- LISTED RECORDS
*****

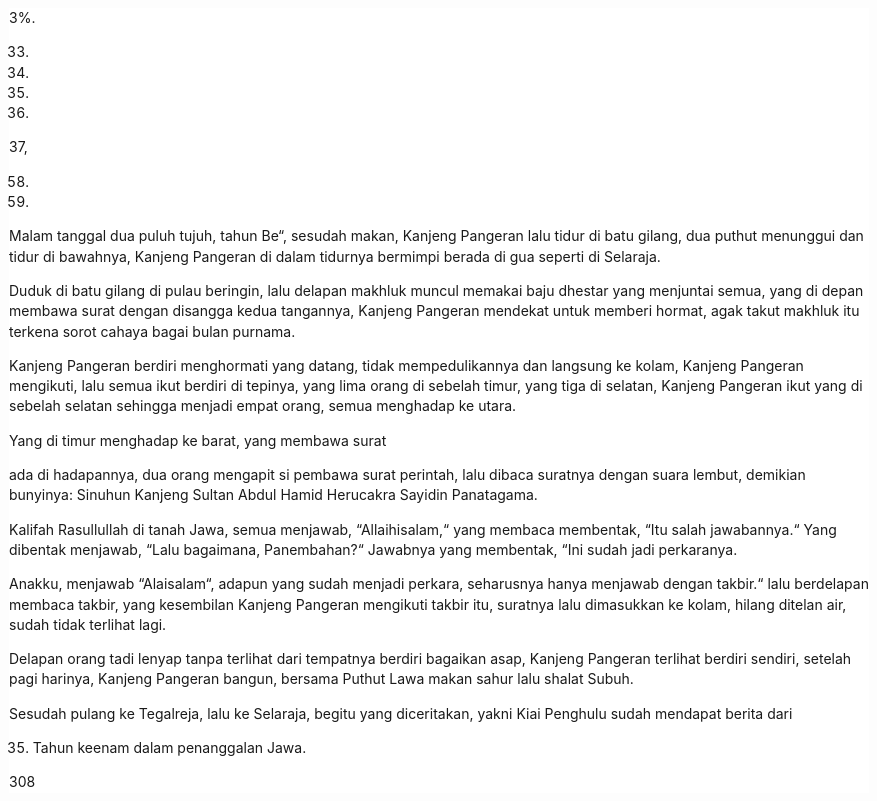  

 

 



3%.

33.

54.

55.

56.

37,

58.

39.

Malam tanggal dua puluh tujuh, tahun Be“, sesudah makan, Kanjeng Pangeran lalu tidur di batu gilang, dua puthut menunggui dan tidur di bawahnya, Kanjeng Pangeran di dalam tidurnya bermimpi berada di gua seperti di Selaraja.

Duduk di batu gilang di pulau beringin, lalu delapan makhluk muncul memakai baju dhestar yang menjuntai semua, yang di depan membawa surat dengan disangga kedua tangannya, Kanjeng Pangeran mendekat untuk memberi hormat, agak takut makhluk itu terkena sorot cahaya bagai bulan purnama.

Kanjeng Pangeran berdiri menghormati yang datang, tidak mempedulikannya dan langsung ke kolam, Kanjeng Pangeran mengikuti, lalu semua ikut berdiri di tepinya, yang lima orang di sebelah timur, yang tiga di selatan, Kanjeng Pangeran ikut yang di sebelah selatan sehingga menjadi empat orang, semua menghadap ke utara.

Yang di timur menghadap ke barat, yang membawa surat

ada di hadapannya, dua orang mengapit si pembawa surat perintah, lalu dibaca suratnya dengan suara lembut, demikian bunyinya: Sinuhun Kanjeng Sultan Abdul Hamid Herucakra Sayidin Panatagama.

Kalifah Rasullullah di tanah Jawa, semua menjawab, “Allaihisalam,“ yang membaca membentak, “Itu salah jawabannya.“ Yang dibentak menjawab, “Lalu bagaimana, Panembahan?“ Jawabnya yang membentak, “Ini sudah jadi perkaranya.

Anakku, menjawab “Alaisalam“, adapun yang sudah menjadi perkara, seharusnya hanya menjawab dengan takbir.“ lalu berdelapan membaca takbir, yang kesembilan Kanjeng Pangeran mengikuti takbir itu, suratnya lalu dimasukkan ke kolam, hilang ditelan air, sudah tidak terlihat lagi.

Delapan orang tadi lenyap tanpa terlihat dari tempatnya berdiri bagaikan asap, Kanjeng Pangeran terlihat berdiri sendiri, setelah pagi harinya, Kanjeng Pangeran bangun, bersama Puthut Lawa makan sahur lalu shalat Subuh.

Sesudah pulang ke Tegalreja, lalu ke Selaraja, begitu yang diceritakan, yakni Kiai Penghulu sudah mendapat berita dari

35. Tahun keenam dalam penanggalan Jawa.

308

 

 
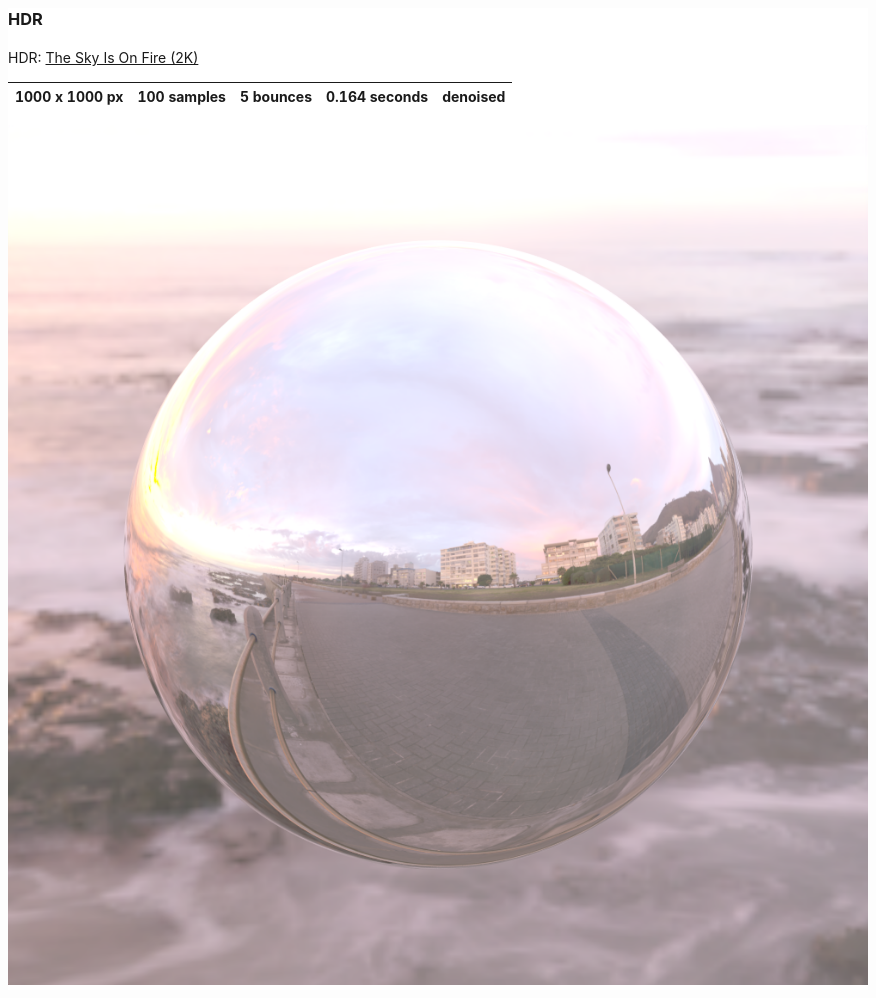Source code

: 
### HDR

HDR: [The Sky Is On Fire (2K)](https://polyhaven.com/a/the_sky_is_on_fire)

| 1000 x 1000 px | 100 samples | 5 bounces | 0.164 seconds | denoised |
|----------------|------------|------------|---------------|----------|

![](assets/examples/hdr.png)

*****

- TASK INSTRUCTIONS
What's needed is every record restated exactly, pictures excluded.

- OUTPUT BELOW
3%.

33.

54.

55.

56.

37,

58.

39.

Malam tanggal dua puluh tujuh, tahun Be“, sesudah makan, Kanjeng Pangeran lalu tidur di batu gilang, dua puthut menunggui dan tidur di bawahnya, Kanjeng Pangeran di dalam tidurnya bermimpi berada di gua seperti di Selaraja.

Duduk di batu gilang di pulau beringin, lalu delapan makhluk muncul memakai baju dhestar yang menjuntai semua, yang di depan membawa surat dengan disangga kedua tangannya, Kanjeng Pangeran mendekat untuk memberi hormat, agak takut makhluk itu terkena sorot cahaya bagai bulan purnama.

Kanjeng Pangeran berdiri menghormati yang datang, tidak mempedulikannya dan langsung ke kolam, Kanjeng Pangeran mengikuti, lalu semua ikut berdiri di tepinya, yang lima orang di sebelah timur, yang tiga di selatan, Kanjeng Pangeran ikut yang di sebelah selatan sehingga menjadi empat orang, semua menghadap ke utara.

Yang di timur menghadap ke barat, yang membawa surat

ada di hadapannya, dua orang mengapit si pembawa surat perintah, lalu dibaca suratnya dengan suara lembut, demikian bunyinya: Sinuhun Kanjeng Sultan Abdul Hamid Herucakra Sayidin Panatagama.

Kalifah Rasullullah di tanah Jawa, semua menjawab, “Allaihisalam,“ yang membaca membentak, “Itu salah jawabannya.“ Yang dibentak menjawab, “Lalu bagaimana, Panembahan?“ Jawabnya yang membentak, “Ini sudah jadi perkaranya.

Anakku, menjawab “Alaisalam“, adapun yang sudah menjadi perkara, seharusnya hanya menjawab dengan takbir.“ lalu berdelapan membaca takbir, yang kesembilan Kanjeng Pangeran mengikuti takbir itu, suratnya lalu dimasukkan ke kolam, hilang ditelan air, sudah tidak terlihat lagi.

Delapan orang tadi lenyap tanpa terlihat dari tempatnya berdiri bagaikan asap, Kanjeng Pangeran terlihat berdiri sendiri, setelah pagi harinya, Kanjeng Pangeran bangun, bersama Puthut Lawa makan sahur lalu shalat Subuh.

Sesudah pulang ke Tegalreja, lalu ke Selaraja, begitu yang diceritakan, yakni Kiai Penghulu sudah mendapat berita dari

35. Tahun keenam dalam penanggalan Jawa.

308

 

 
Source code

: 
### HDR

HDR: [The Sky Is On Fire (2K)](https://polyhaven.com/a/the_sky_is_on_fire)

| 1000 x 1000 px | 100 samples | 5 bounces | 0.164 seconds | denoised |
|----------------|------------|------------|---------------|----------|

![](assets/examples/hdr.png)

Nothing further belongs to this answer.